_Provided text_:
* * *

# 24" deep tank- will I always have issues?



## Emily6 (Feb 14, 2006)

So I've had a 24" tall, 65 gal tank for 5 years or so. And I just can't get it to do well. My issues seem to be at least partially related to light- everything tall grows leggy, then balloons mid-column. Everything short only does just well enough or gets choked out by the ballooning stems.

I've switched from a T5 to a BuildMyLED 6500k light last year. Now I just have algae problems. 

Any thoughts? I feel like I'm fighting a never ending struggle because of my water column depth.


----------



## DutchMuch (Apr 12, 2017)

sounds like some deficiency...
Rotalabutterfly.com can help


----------



## hoppycalif (Apr 7, 2005)

My tank is also a 65 gallon, 24 inch tall tank, and it does very well. It didn't do that well until I set up a DIY CO2 (yeast/sugar) system, with two 2L bottles. Then, I started dosing Metricide 14 daily at about 5 ml per dose. That combination gives me very good growth, without the BBA that often comes with DIY CO2. I use a Finnex Planted Plus light, sitting on top of the tank.

I found it essential to use plants that do well with low medium light. If you try high light plants they truly do need high light, and high CO2 concentration, which DIY CO2 doesn't provide. Without that I also get the poor plant growth you described.

http://www.aquaticplantcentral.com/forumapc/general-aquarium-plants-discussions/133058-diy-co2.html


----------



## Emily6 (Feb 14, 2006)

Thanks for the input. I have CO2 injection but I turned it off to mimic my 2 gallon tank and see what happened. I've tried lots of CO2 and fert combos at this point so I kinda keep coming back to the light. 

So Hoppy- you like the Finnex. Someone else recommended the The Fluval Fresh and Plant 2 (Seattle_Aquarist) after some rigorous comparison (though their tank was only 21" deep not 24"). Thoughts?


----------



## DutchMuch (Apr 12, 2017)

21" inches with substrate maybe...?


----------



## hoppycalif (Apr 7, 2005)

As I recall, my Finnex + light gives me about 35-40 PAR at about 22 inches distance. I like that intensity, so I have no interest in increasing it. (I do have a PAR meter, but I haven't remeasured the PAR for a few months. I guess I should do that.)


----------



## Squawkbert (Jan 3, 2007)

I have a 65 tall w/ 2 of the Finnex type lights on it. It's just starting out, so results are pending.

* * *

_Data for review_:
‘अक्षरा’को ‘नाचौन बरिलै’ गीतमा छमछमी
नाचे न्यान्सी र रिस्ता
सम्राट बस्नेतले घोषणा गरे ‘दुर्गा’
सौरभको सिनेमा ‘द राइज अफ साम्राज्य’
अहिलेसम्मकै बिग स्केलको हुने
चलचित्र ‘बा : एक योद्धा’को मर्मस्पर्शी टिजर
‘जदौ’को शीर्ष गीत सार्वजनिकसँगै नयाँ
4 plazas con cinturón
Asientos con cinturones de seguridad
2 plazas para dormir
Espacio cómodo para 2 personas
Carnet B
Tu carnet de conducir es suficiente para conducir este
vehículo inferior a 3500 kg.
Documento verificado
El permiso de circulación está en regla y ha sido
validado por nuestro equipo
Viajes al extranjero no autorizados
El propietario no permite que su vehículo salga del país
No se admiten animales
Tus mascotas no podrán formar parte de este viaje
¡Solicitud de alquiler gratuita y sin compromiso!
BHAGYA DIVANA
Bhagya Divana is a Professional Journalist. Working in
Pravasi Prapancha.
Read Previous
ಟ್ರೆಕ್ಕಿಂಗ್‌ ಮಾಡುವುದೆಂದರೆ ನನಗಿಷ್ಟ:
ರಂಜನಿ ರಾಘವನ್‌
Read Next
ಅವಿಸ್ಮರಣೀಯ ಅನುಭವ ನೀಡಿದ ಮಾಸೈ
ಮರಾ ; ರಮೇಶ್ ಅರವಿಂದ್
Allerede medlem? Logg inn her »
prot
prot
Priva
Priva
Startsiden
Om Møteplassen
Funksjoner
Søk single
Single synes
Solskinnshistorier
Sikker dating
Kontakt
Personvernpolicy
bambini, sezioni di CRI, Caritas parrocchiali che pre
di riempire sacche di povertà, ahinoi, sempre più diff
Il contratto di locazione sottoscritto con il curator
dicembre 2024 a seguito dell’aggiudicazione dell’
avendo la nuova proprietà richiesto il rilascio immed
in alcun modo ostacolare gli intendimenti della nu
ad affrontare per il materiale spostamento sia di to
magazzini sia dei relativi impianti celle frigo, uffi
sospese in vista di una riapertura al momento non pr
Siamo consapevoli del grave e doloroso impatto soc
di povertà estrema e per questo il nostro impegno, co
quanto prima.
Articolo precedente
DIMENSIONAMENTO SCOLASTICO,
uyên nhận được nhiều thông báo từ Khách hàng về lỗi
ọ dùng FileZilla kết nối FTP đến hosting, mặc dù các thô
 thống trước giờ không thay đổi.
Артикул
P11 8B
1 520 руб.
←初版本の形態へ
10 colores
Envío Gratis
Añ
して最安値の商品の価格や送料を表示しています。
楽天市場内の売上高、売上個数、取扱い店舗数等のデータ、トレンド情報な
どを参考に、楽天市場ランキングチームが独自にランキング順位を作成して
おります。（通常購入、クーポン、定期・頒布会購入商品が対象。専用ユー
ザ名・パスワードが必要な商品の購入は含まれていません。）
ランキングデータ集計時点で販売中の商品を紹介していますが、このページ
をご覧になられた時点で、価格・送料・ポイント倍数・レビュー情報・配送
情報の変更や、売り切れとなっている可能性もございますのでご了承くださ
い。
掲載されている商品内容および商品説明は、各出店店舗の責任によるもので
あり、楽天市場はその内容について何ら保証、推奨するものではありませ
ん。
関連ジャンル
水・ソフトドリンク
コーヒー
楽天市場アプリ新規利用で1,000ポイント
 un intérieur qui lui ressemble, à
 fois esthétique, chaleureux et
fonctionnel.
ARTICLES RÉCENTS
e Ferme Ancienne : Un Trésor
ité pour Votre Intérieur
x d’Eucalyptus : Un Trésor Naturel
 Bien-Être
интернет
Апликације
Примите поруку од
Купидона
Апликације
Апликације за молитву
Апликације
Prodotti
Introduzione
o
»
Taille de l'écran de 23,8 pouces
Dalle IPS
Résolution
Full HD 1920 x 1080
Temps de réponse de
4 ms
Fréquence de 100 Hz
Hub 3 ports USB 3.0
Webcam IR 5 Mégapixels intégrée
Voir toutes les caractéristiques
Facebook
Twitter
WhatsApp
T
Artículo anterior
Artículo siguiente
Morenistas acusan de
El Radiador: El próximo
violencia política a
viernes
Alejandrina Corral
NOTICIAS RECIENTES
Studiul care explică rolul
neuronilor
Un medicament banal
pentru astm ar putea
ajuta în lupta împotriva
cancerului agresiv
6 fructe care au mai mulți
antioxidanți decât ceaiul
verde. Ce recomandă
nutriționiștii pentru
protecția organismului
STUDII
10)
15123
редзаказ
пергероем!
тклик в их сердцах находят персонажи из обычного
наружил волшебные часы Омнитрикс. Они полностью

* * *

In the forum thread about the 24-inch deep tank, what PAR does hoppycalif recall getting from the Finnex light at about 22 inches?

About 35-40 PAR.